By Tim Chitwood - The Columbus-Ledger Enquirer Newspaper–
A cougar killed Sunday in Troup County was so well fed it was fat and had other characteristics consistent with an animal that had been held captive, the Georgia Department of Natural Resources said Tuesday. The cat weighed 140 pounds and measured 88 inches from its nose to the tip of its tail. State investigators said the male cat had a “very low parasite level,” an indication it had not been feeding on wild game.
The pads on its paws were also scuffed in a manner common to animals that have been on concrete rather than roaming the woods. This evidence is “consistent with a captive, reared cougar, not a wild specimen,” according to the Southeastern Wildlife Disease Study in Athens, Ga., which inspected the carcass. The DNR is emphasizing such findings because it occasionally gets reports from residents who say they’ve spotted what appear to be wild cougars roaming the woods.
DNR wildlife biologists maintain no wild population of the Eastern cougar or mountain lion remains in Georgia, and the nearest breeding population is in southern Florida, where the cat’s called the Florida panther.
The cougar was shot Sunday morning by deer hunter David Adams of Newnan, who was perched in a tree stand on U.S. Corps of Engineers land near the community of Abbottsford, west of LaGrange, Ga., on the Alabama border, the DNR said. Adams was hunting legally and violated no regulations by shooting the cougar, authorities said.
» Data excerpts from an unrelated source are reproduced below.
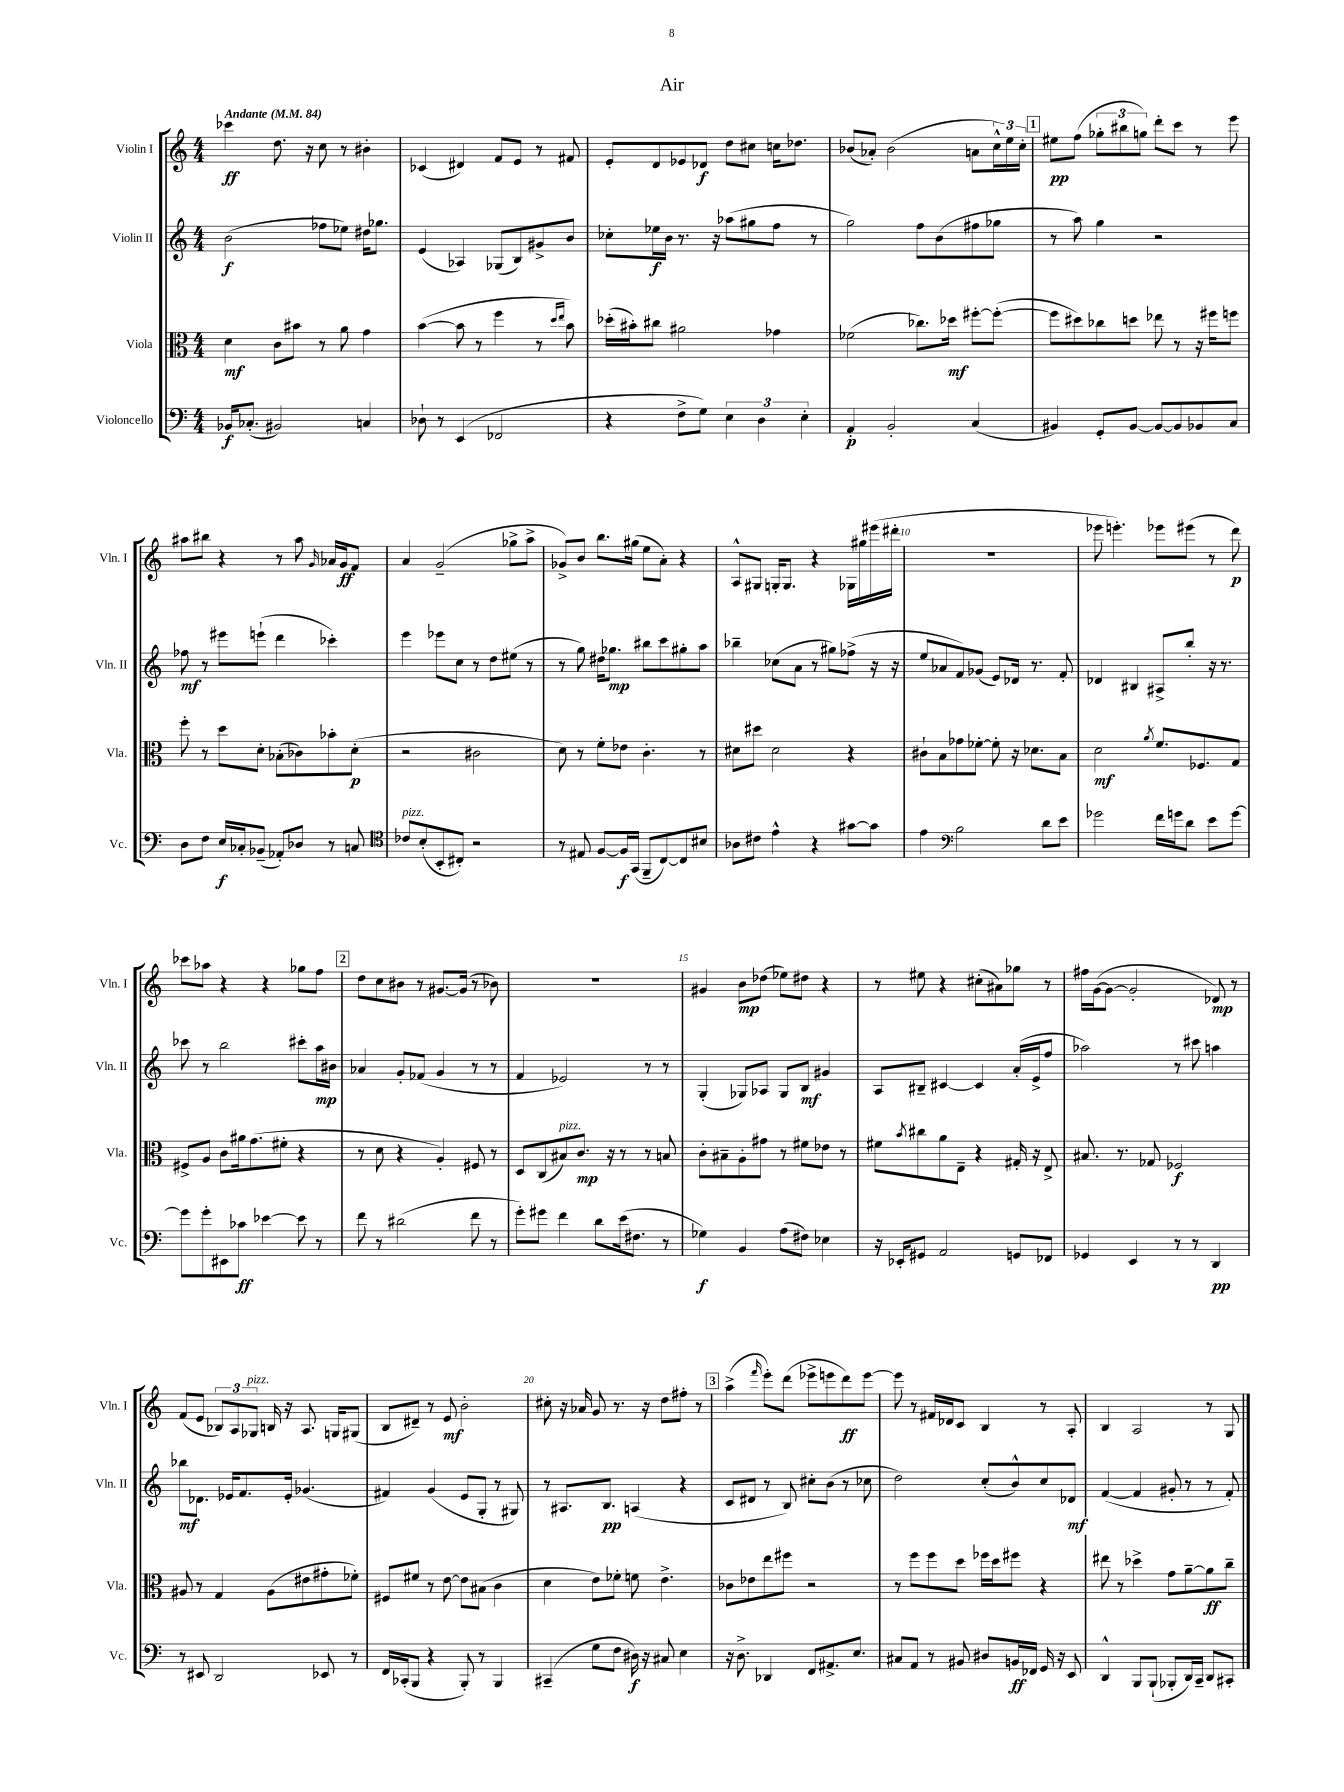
\header { title = "Air" }
<<
\new StaffGroup <<
\new Staff = "s0" \with { instrumentName = "Violin I" shortInstrumentName = "Vln. I" } {
    \clef treble \key c \major \numericTimeSignature \time 4/4 \tempo "Andante" 4 = 84
    ces'''4\ff d''8. r16 c''8 r8 bis'4-. |
    ces'4( dis'4) f'8 e'8 r8 fis'8 |
    e'8-. d'8 ees'8 des'8\f d''8 cis''8 c''16 des''8. |
    bes'8( aes'8-.) bes'2( a'8 \tuplet 3/2 { c''16-^) e''16 c''16-. } |
    \mark \markup { \box "1" } eis''8\pp f''8( \tuplet 3/2 { ges''8-. bis''8 g''8) } d'''8-. c'''8 r8 e'''8 |
    ais''8 bis''8 r4 r8 ais''8 \grace { g'16 } aes'16 g'16\ff f'8 |
    a'4 g'2--( ges''8-> a''8-> |
    ges'8->) b'8 b''8. gis''16( e''8 a'8-.) r4 |
    a8-^ gis8 g16-. g8. r4 ges16 gis''16 eis'''16( dis'''16-. |
    r1 |
    ees'''8 e'''4.-.) ees'''8 eis'''8( r8 d'''8\p) |
    ces'''8 aes''8 r4 r4 ges''8 f''8 |
    \mark \markup { \box "2" } d''8 c''8 bis'8 r8 gis'8.~ gis'16( r8 bes'8) |
    R1 |
    gis'4 b'8\mp des''8( ees''8) dis''8 r4 |
    r8 eis''8 r4 cis''8-.( ais'8) ges''8 r8 |
    fis''16 g'16~( g'8~ g'2-. des'8\mp) r8 |
    f'8( e'8 \tuplet 3/2 { bes8) a8 ges8^\markup { \italic "pizz." } } b16 r16 a8. g16 gis8( |
    b8 dis'8--) r8 e'8\mf b'2-. |
    cis''8-. r16 aes'16 g'8 r8. r16 d''8 fis''8-. r8 |
    \mark \markup { \box "3" } a''4->( \grace { f'''16 } e'''8-.) d'''8( ees'''8-> e'''8 d'''8\ff) e'''8~ |
    e'''8 r8 fis'16 des'16 c'8 b4 r8 a8-. |
    b4 a2 r8 g8 \bar "|." |
}
\new Staff = "s1" \with { instrumentName = "Violin II" shortInstrumentName = "Vln. II" } {
    \clef treble \key c \major \numericTimeSignature \time 4/4
    b'2\f( fes''8 ees''8) dis''16 ges''8. |
    e'4( aes4) ges8( b8) gis'8-> b'8 |
    ces''8-. ees''16\f b'16 r8. r16 aes''8( gis''8 f''8 r8 |
    g''2) f''8 b'8( fis''8 ges''8 |
    \mark \markup { \box "1" } r8 a''8) g''4 r2 |
    fes''8\mf r8 eis'''8 e'''8-!( d'''4 ces'''4-.) |
    e'''4 ees'''8 c''8 r8 d''8 eis''8( r8 |
    r8 g''8) dis''16 ges''8.\mp bis''8 c'''8 gis''8-. a''8 |
    bes''4-- ces''8( a'8 r8 gis''8) fes''8->( r16 r16 |
    e''8 aes'8 f'8) ges'8( e'8) des'16 r8. f'8-. |
    des'4 bis4 ais8-> b''8-. r16 r8. |
    ces'''8 r8 b''2 cis'''8-. a''16\mp bis'16 |
    \mark \markup { \box "2" } aes'4 g'8-. fes'8( g'4 r8 r8 |
    f'4 ees'2) r8 r8 |
    g4-.( ges8) aes8 ges8 b8\mf gis'4 |
    a8 bis8-- cis'4~ cis'4 a'16-.( e'16-> f''8 |
    aes''2) r8 cis'''8 a''4 |
    bes''8\mf des'8. ees'16 f'8. ees'16-. ges'4.( |
    fis'4) g'4( e'8 g8-. r8 gis8) |
    r8 ais8. b8.\pp a4( r4 |
    \mark \markup { \box "3" } c'8 dis'8 r8 b8) cis''8-. b'8( r8 ces''8 |
    d''2) c''8-.( b'8-^) c''8 des'8\mf |
    f'4~( f'4 gis'8-. r8 r8 f'8-.) \bar "|." |
}
\new Staff = "s2" \with { instrumentName = "Viola" shortInstrumentName = "Vla." } {
    \clef alto \key c \major \numericTimeSignature \time 4/4
    d'4\mf c'8 bis'8 r8 a'8 g'4 |
    b'4~( b'8 r8 f''4 r8 \grace { d''16 e''16 } b'8) |
    des''16-.( bis'16-.) cis''8 ais'2 ges'4 |
    fes'2( ces''8.) des''16\mf fis''8~-. fis''8~-.( |
    \mark \markup { \box "1" } fis''8 dis''8) ces''8 d''8 ees''8 r8 r16 fis''16 f''8 |
    f''8-. r8 d''8 d'8-. bes8-.( ces'8) bes'8-. d'8-.\p( |
    r2 cis'2 |
    d'8) r8 f'8-. ees'8 c'4.-. r8 |
    dis'8 dis''8 dis'2 r4 |
    cis'8-! b8 ges'8 fes'8~-. fes'8-. r16 des'8. b8 |
    d'2\mf \acciaccatura { a'8 } f'8. fes8. g8 |
    fis8-> a8 c'8 ais'16 g'8.( fis'8-. r4 |
    \mark \markup { \box "2" } r8 d'8 r4 a4-.) fis8 r8 |
    d8 c8( bis8^\markup { \italic "pizz." }) c'8.\mp r16 r8 r8 b8 |
    c'8-. bis8-- a8-. gis'8 r8 fis'8 ees'8 r8 |
    fis'8 \acciaccatura { b'8 } cis''8 a'8 e8-- r4 gis16-. r16 e8-> |
    bis8. r8. ges8 fes2\f |
    ais8 r8 g4 ais8( eis'8 gis'8-. fes'8-.) |
    fis8 fis'8 r8 e'8~ e'8 bis8( c'4 |
    d'4 e'8) fes'8-. f'8 e'4.-> |
    \mark \markup { \box "3" } ces'8 ees'8 e''8 fis''8 r2 |
    r8 f''8 f''8 d''8 fes''16 d''16 fis''8 r4 |
    eis''8 r8 des''4-> g'8 a'8~-- a'8\ff c''8-- \bar "|." |
}
\new Staff = "s3" \with { instrumentName = "Violoncello" shortInstrumentName = "Vc." } {
    \clef bass \key c \major \numericTimeSignature \time 4/4
    bes,16\f ces8.-.( bis,2) c4 |
    des8-! r8 e,4( fes,2 |
    r4 f8-> g8) \tuplet 3/2 { e4 d4 e4-. } |
    a,4-.\p b,2-. c4( |
    \mark \markup { \box "1" } bis,4) g,8-. bis,8~ bis,8~ bis,8 bes,8 c8 |
    d8 f8 e16\f ces16-. bes,8--( aes,8-.) des8 r8 c8 |
    \clef tenor ces'8^\markup { \italic "pizz." } b8-.( b,8-. cis8-.) r2 |
    r8 eis8 f8~ f16\f g,16( f,8-- c8~) c8 bis8 |
    aes8 cis'8 e'4-^ r4 gis'8~ gis'8 |
    e'4 \clef bass b2 d'8 e'8 |
    ges'2 f'16 g'16 d'8 e'8 g'8~ |
    g'8 g'8-. eis,8 ces'8\ff ees'4~ ees'8 r8 |
    \mark \markup { \box "2" } f'8 r8 dis'2( f'8 r8 |
    g'8-.) gis'8 f'4 d'8 e'16( fis8. r8 |
    ges4\f) b,4 a8( fis8) ees4 |
    r16 ees,16-. gis,8 a,2 g,8 fes,8 |
    ges,4 e,4 r8 r8 d,4\pp |
    r8 eis,8 d,2 ees,8 r8 |
    f,16 ces,16-.( b,,8 r4 b,,8-.) r8 b,,4 |
    cis,4--( g8 f8 dis16\f) r16 cis8 e4 |
    \mark \markup { \box "3" } r16 d8.-> des,4 f,8 ais,8.-> e8. |
    cis8 a,8 r8 bis,8 dis8 b,16\ff fes,16 g,16 r16 e,8 |
    d,4-^ b,,8 b,,8-!( bes,,8-. d,16) c,16-- d,8 cis,8-. \bar "|." |
}
>>
>>
\layout { \context { \Score \override BarNumber.break-visibility = ##(#f #t #t) barNumberVisibility = #(every-nth-bar-number-visible 5) } }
No longer considered a native species in Georgia, the cougar is not protected here as a threatened or endangered animal. Wildlife biologists examining the carcass found the cougar had not been collared or tagged; it had no tattoos; and it had not been declawed. The DNR said the nearest facilities permitted to hold cougars are in the Alabama counties of Elmore and Macon, where the permit-holders have accounted for their cats. So the cougar killed Sunday likely was released or escaped from someone who had it illegally.
Comments: We’d like to say that LaGrange, Georgia is in Troup County. Additionally, Valley, Alabama is just east of that township as well. It seems like this area has drawn an undetermined number of uneplainable events over the past two years. We know of a few individuals that reside in that area who have seen large, black cats which are not supposed to be in this part of the country.